### What you should do
Can you copy out the data exactly? Leave the images out.

### Collected data
= Beginning of Section =
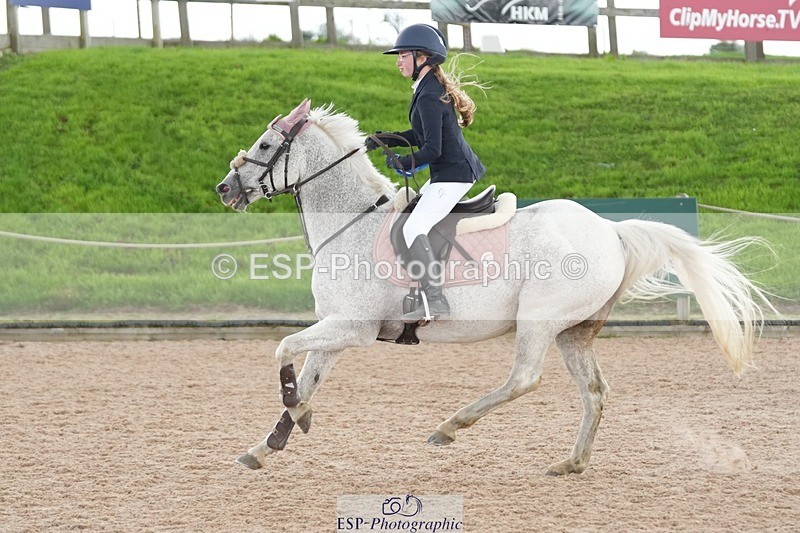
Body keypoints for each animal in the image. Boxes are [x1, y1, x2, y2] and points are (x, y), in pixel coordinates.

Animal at [215, 99, 772, 475]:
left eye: (266, 146)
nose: (224, 189)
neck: (352, 221)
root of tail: (610, 231)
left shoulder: (353, 328)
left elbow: (282, 349)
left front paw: (296, 420)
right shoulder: (337, 330)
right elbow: (305, 375)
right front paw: (270, 443)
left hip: (539, 319)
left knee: (524, 378)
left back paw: (449, 427)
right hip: (573, 332)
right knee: (594, 391)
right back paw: (571, 463)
= End of Section =
### The answer
Body keypoints for each animal in the image. Boxes are [x1, y1, x2, y2] and points are (x, y), in pixel coordinates.

Animal at [215, 99, 772, 475]:
left eye: (266, 146)
nose: (224, 189)
neck: (352, 221)
root of tail: (610, 231)
left shoulder: (353, 328)
left elbow: (282, 349)
left front paw: (296, 420)
right shoulder: (337, 330)
right elbow: (305, 375)
right front paw: (270, 443)
left hip: (539, 319)
left knee: (524, 378)
left back paw: (449, 427)
right hip: (573, 332)
right knee: (594, 391)
right back paw: (571, 463)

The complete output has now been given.